Bond refunding should ease School District 192 taxesThe Farmington School Board will refinance one of its outstanding bonds in the interest of saving residents some money on their tax bills. It will hold off on refinancing two others in hopes of saving more money down the line.
By: Nathan Hansen, The Farmington Independent
The Farmington School Board will refinance one of its outstanding bonds in the interest of saving residents some money on their tax bills. It will hold off on refinancing two others in hopes of saving more money down the line.
Financial advisor Joel Sutter of the firm Ehlers brought the three issues to school board members at a Monday night workshop. None of the bonds is eligible yet for a traditional refinancing, but all were eligible for advance refinancing, which lets districts take advantage of low interest rates when they occur but come with increased up-front costs.
With interest rates currently near the lowest they have been since 1967, Sutter thought it was worth at least considering refinancing for three specific bond issues.
Farmington has the third-highest tax burden among Minnesota school districts, Sutter said.
“When I say this is well-deserved savings for your taxpayers, I really mean it,” Sutter said.
The bonds the district will refinance were sold in 2005 to refinance an earlier bond sale from 1996. There is more than $17 million remaining for the district to repay, and Sutter estimated refinancing will save approximately $294,300 on next year’s tax bill, assuming the district completes the sale before it certifies its final tax levy. Annual savings amounts will be similar though 2020.
That decision was easy for board members to make. The other refinancings are a bit trickier. The district could save more than $9 million if it refinanced an $85 million bond sold to pay for the construction of the current Farmington High School building, but taxpayers would not see any savings for at least two years, and Sutter said the higher costs associated with acting now could be offset if the district waits and interest rates stay in the same ballpark. A later refinancing with interest rates nearly 1 percent higher would save the district roughly $16 million.
“If we knew rates were going to stay that low, it would be a no-brainer,” Sutter said.
Sutter did not make a recommendation on refinancing the $85 million bond. He left it up to board members to decide whether they wanted what he described as a bird in the hand, or whether they wanted to see whether there were two in the bush somewhere down the line.
Finance director Carl Colmark advised waiting, and that’s ultimately what board members chose to do.
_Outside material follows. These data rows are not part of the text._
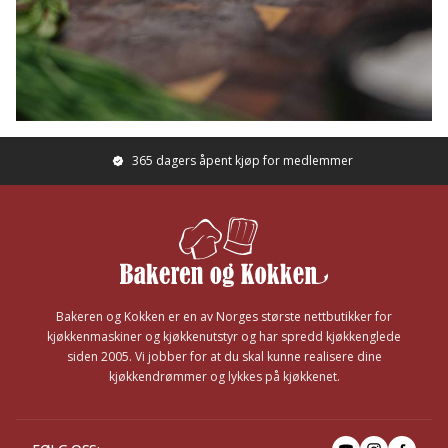
365 dagers åpent kjøp for medlemmer
Footer
Bakeren og Kokken er en av Norges største nettbutikker for
kjøkkenmaskiner og kjøkkenutstyr og har spredd kjøkkenglede
siden 2005. Vi jobber for at du skal kunne realisere dine
kjøkkendrømmer og lykkes på kjøkkenet.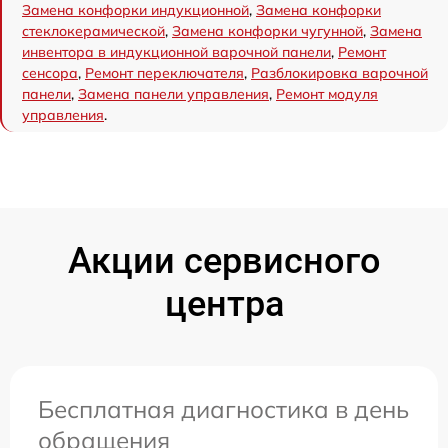
Замена конфорки индукционной
,
Замена конфорки
стеклокерамической
,
Замена конфорки чугунной
,
Замена
инвентора в индукционной варочной панели
,
Ремонт
сенсора
,
Ремонт переключателя
,
Разблокировка варочной
панели
,
Замена панели управления
,
Ремонт модуля
управления
.
Акции сервисного
центра
Бесплатная диагностика в день
обращения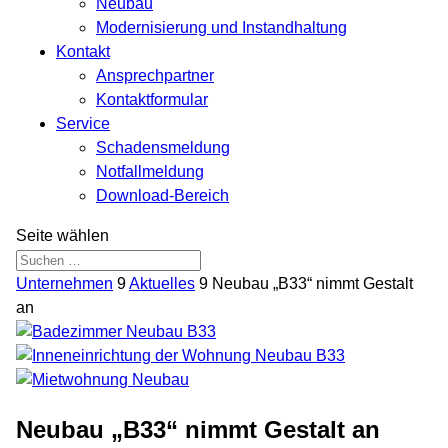
Neubau
Modernisierung und Instandhaltung
Kontakt
Ansprechpartner
Kontaktformular
Service
Schadensmeldung
Notfallmeldung
Download-Bereich
Seite wählen
Unternehmen
9
Aktuelles
9
Neubau „B33“ nimmt Gestalt
an
Neubau „B33“ nimmt Gestalt an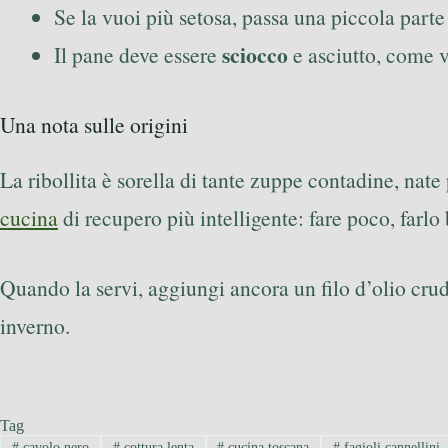
Se la vuoi più setosa, passa una piccola parte
sciocco
Il pane deve essere
e asciutto, come v
Una nota sulle origini
La ribollita è sorella di tante zuppe contadine, nate 
cucina
di recupero più intelligente: fare poco, farlo 
Quando la servi, aggiungi ancora un filo d’olio crudo
inverno.
Tag
#
cavolo nero
#
cottura lenta
#
cucina toscana
#
fagioli cannellini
Board member Julie Singewald supported the plan but said she didn’t want the district to have a “knee jerk” reaction the first time interest rates started to rise.
“I don’t want us jumping,” she said.”
The final bond decision was more clear-cut, but in a different way than the first. In the case of the $24 million bonds Sutter recommended waiting. He said even with a 1.5 percent interest rate increase the district could save money by taking its time.